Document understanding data

....

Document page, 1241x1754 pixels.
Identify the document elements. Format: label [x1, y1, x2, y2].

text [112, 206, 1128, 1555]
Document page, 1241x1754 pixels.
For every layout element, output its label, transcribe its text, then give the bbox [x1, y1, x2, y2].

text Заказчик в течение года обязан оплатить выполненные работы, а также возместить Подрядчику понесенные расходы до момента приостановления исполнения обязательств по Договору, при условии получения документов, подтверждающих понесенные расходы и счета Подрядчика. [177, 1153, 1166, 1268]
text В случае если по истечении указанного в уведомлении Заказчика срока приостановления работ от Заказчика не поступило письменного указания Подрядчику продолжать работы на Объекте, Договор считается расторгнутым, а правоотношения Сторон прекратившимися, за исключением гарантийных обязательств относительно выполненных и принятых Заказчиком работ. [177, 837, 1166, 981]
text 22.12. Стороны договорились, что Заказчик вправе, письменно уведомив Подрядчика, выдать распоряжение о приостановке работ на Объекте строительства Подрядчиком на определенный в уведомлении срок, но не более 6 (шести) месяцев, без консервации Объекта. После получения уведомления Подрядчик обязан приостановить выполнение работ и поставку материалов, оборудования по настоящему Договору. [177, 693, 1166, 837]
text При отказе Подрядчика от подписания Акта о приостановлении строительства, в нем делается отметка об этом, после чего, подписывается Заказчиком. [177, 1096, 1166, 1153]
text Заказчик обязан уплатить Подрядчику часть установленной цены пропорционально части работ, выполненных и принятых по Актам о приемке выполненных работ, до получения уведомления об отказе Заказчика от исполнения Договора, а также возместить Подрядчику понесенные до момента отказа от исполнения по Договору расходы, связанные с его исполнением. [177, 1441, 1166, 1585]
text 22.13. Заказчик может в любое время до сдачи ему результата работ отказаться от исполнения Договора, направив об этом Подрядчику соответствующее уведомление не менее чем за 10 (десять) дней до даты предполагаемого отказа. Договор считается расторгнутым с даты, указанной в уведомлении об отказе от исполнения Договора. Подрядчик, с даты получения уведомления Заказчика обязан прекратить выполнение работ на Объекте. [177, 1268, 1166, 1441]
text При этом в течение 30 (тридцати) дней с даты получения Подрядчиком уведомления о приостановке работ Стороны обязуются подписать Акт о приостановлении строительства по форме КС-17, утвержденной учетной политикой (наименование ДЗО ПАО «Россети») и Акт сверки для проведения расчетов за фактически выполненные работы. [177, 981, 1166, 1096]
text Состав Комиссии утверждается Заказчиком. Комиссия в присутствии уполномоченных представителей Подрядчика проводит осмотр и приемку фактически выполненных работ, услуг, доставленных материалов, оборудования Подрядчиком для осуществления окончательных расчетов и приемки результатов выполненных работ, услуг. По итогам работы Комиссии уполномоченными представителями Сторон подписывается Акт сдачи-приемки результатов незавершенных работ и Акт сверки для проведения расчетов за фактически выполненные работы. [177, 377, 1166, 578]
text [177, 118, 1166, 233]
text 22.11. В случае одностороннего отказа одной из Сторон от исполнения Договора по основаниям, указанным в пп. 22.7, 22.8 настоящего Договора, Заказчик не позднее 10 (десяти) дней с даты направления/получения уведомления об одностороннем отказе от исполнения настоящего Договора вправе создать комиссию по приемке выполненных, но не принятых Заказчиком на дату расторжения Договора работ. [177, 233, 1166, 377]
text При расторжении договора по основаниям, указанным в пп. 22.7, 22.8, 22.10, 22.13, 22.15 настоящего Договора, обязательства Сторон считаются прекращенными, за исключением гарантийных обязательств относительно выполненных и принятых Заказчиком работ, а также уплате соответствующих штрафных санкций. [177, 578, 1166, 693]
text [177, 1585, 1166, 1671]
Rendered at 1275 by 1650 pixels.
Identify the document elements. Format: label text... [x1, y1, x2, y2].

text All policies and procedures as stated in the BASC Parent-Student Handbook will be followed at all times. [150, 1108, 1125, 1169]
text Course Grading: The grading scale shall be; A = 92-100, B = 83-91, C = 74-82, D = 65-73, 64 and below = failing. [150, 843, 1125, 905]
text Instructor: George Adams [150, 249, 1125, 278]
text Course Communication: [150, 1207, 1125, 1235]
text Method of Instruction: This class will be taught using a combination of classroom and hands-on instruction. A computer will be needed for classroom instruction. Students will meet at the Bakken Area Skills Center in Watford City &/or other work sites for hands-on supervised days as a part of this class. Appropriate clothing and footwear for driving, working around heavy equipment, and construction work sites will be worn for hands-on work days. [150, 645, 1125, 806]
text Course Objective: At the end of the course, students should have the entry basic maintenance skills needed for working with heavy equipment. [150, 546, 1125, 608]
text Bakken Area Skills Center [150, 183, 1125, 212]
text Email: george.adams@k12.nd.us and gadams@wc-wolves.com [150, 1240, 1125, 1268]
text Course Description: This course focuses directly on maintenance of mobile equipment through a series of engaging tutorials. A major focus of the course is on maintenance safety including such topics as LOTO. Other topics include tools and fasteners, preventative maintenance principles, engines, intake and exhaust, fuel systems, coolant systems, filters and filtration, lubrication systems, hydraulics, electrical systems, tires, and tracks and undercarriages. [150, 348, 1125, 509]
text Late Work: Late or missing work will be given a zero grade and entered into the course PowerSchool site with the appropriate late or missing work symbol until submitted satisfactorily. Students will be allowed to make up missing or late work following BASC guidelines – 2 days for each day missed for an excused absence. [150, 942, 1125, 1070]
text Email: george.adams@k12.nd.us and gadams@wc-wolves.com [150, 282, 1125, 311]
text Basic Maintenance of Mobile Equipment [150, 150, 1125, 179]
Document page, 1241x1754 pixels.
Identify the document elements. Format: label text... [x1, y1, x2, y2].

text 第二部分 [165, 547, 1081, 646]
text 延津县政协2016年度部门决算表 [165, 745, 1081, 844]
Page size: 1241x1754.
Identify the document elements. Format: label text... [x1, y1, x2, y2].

....

▶ HOW TO COMPLETE THIS TASK
Retype the records in full, keeping every word as it is.

▶ EXPECTED ANSWER
Document page, 1241x1754 pixels.
Identify the document elements. Format: label [x1, y1, x2, y2].

text [112, 206, 1128, 1555]
Document page, 1241x1754 pixels.
For every layout element, output its label, transcribe its text, then give the bbox [x1, y1, x2, y2].

text Заказчик в течение года обязан оплатить выполненные работы, а также возместить Подрядчику понесенные расходы до момента приостановления исполнения обязательств по Договору, при условии получения документов, подтверждающих понесенные расходы и счета Подрядчика. [177, 1153, 1166, 1268]
text В случае если по истечении указанного в уведомлении Заказчика срока приостановления работ от Заказчика не поступило письменного указания Подрядчику продолжать работы на Объекте, Договор считается расторгнутым, а правоотношения Сторон прекратившимися, за исключением гарантийных обязательств относительно выполненных и принятых Заказчиком работ. [177, 837, 1166, 981]
text 22.12. Стороны договорились, что Заказчик вправе, письменно уведомив Подрядчика, выдать распоряжение о приостановке работ на Объекте строительства Подрядчиком на определенный в уведомлении срок, но не более 6 (шести) месяцев, без консервации Объекта. После получения уведомления Подрядчик обязан приостановить выполнение работ и поставку материалов, оборудования по настоящему Договору. [177, 693, 1166, 837]
text При отказе Подрядчика от подписания Акта о приостановлении строительства, в нем делается отметка об этом, после чего, подписывается Заказчиком. [177, 1096, 1166, 1153]
text Заказчик обязан уплатить Подрядчику часть установленной цены пропорционально части работ, выполненных и принятых по Актам о приемке выполненных работ, до получения уведомления об отказе Заказчика от исполнения Договора, а также возместить Подрядчику понесенные до момента отказа от исполнения по Договору расходы, связанные с его исполнением. [177, 1441, 1166, 1585]
text 22.13. Заказчик может в любое время до сдачи ему результата работ отказаться от исполнения Договора, направив об этом Подрядчику соответствующее уведомление не менее чем за 10 (десять) дней до даты предполагаемого отказа. Договор считается расторгнутым с даты, указанной в уведомлении об отказе от исполнения Договора. Подрядчик, с даты получения уведомления Заказчика обязан прекратить выполнение работ на Объекте. [177, 1268, 1166, 1441]
text При этом в течение 30 (тридцати) дней с даты получения Подрядчиком уведомления о приостановке работ Стороны обязуются подписать Акт о приостановлении строительства по форме КС-17, утвержденной учетной политикой (наименование ДЗО ПАО «Россети») и Акт сверки для проведения расчетов за фактически выполненные работы. [177, 981, 1166, 1096]
text Состав Комиссии утверждается Заказчиком. Комиссия в присутствии уполномоченных представителей Подрядчика проводит осмотр и приемку фактически выполненных работ, услуг, доставленных материалов, оборудования Подрядчиком для осуществления окончательных расчетов и приемки результатов выполненных работ, услуг. По итогам работы Комиссии уполномоченными представителями Сторон подписывается Акт сдачи-приемки результатов незавершенных работ и Акт сверки для проведения расчетов за фактически выполненные работы. [177, 377, 1166, 578]
text [177, 118, 1166, 233]
text 22.11. В случае одностороннего отказа одной из Сторон от исполнения Договора по основаниям, указанным в пп. 22.7, 22.8 настоящего Договора, Заказчик не позднее 10 (десяти) дней с даты направления/получения уведомления об одностороннем отказе от исполнения настоящего Договора вправе создать комиссию по приемке выполненных, но не принятых Заказчиком на дату расторжения Договора работ. [177, 233, 1166, 377]
text При расторжении договора по основаниям, указанным в пп. 22.7, 22.8, 22.10, 22.13, 22.15 настоящего Договора, обязательства Сторон считаются прекращенными, за исключением гарантийных обязательств относительно выполненных и принятых Заказчиком работ, а также уплате соответствующих штрафных санкций. [177, 578, 1166, 693]
text [177, 1585, 1166, 1671]
Rendered at 1275 by 1650 pixels.
Identify the document elements. Format: label text... [x1, y1, x2, y2].

text All policies and procedures as stated in the BASC Parent-Student Handbook will be followed at all times. [150, 1108, 1125, 1169]
text Course Grading: The grading scale shall be; A = 92-100, B = 83-91, C = 74-82, D = 65-73, 64 and below = failing. [150, 843, 1125, 905]
text Instructor: George Adams [150, 249, 1125, 278]
text Course Communication: [150, 1207, 1125, 1235]
text Method of Instruction: This class will be taught using a combination of classroom and hands-on instruction. A computer will be needed for classroom instruction. Students will meet at the Bakken Area Skills Center in Watford City &/or other work sites for hands-on supervised days as a part of this class. Appropriate clothing and footwear for driving, working around heavy equipment, and construction work sites will be worn for hands-on work days. [150, 645, 1125, 806]
text Course Objective: At the end of the course, students should have the entry basic maintenance skills needed for working with heavy equipment. [150, 546, 1125, 608]
text Bakken Area Skills Center [150, 183, 1125, 212]
text Email: george.adams@k12.nd.us and gadams@wc-wolves.com [150, 1240, 1125, 1268]
text Course Description: This course focuses directly on maintenance of mobile equipment through a series of engaging tutorials. A major focus of the course is on maintenance safety including such topics as LOTO. Other topics include tools and fasteners, preventative maintenance principles, engines, intake and exhaust, fuel systems, coolant systems, filters and filtration, lubrication systems, hydraulics, electrical systems, tires, and tracks and undercarriages. [150, 348, 1125, 509]
text Late Work: Late or missing work will be given a zero grade and entered into the course PowerSchool site with the appropriate late or missing work symbol until submitted satisfactorily. Students will be allowed to make up missing or late work following BASC guidelines – 2 days for each day missed for an excused absence. [150, 942, 1125, 1070]
text Email: george.adams@k12.nd.us and gadams@wc-wolves.com [150, 282, 1125, 311]
text Basic Maintenance of Mobile Equipment [150, 150, 1125, 179]
Document page, 1241x1754 pixels.
Identify the document elements. Format: label text... [x1, y1, x2, y2].

text 第二部分 [165, 547, 1081, 646]
text 延津县政协2016年度部门决算表 [165, 745, 1081, 844]
Page size: 1241x1754.
Identify the document elements. Format: label text... [x1, y1, x2, y2].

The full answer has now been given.